## [TASK INPUTS]
□ □ □ □
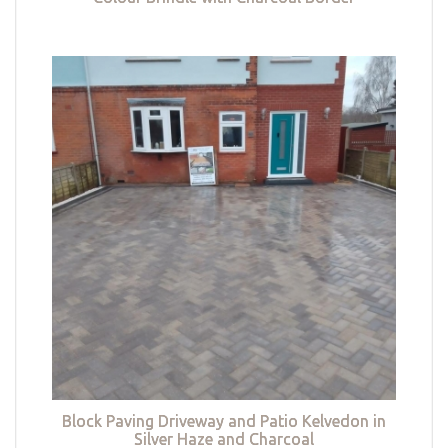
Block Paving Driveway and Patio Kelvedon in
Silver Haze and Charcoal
□ □ □ □
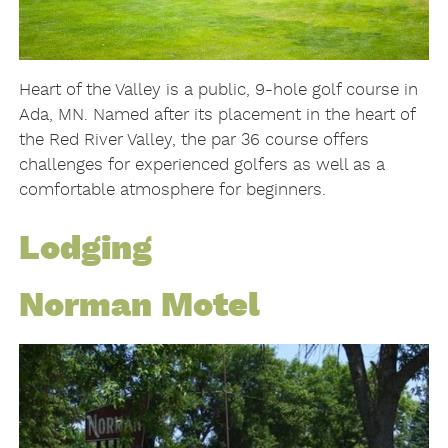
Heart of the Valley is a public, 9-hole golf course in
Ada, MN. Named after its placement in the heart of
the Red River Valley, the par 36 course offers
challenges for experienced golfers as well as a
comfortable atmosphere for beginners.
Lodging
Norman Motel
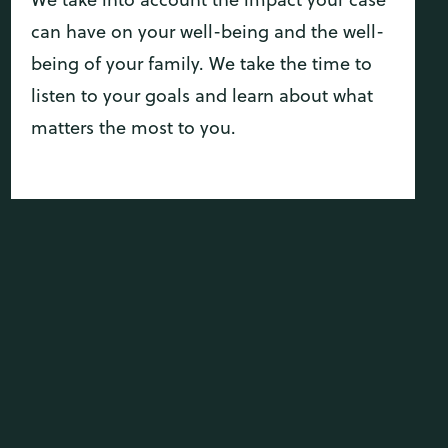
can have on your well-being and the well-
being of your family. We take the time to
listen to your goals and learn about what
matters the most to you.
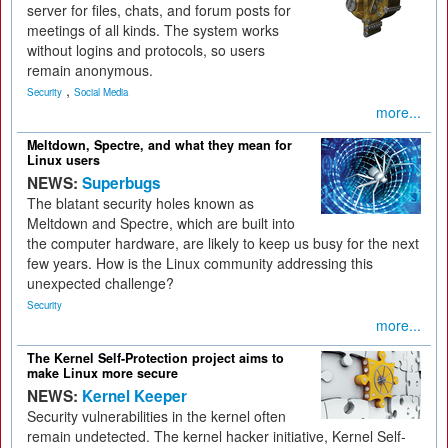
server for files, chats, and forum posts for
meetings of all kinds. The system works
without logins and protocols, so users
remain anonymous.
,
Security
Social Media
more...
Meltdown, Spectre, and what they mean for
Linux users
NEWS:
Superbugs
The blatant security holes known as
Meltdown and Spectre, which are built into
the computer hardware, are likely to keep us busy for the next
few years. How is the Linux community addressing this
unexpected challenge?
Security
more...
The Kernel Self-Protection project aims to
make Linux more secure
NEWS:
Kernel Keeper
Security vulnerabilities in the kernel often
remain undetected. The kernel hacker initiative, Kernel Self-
□ □ □ □
## [WHAT IS EXPECTED]
Gather each line in the entries above that contains the word "Valley" and copy every such line in full.

## [RESPONSE]
Heart of the Valley is a public, 9-hole golf course in
the Red River Valley, the par 36 course offers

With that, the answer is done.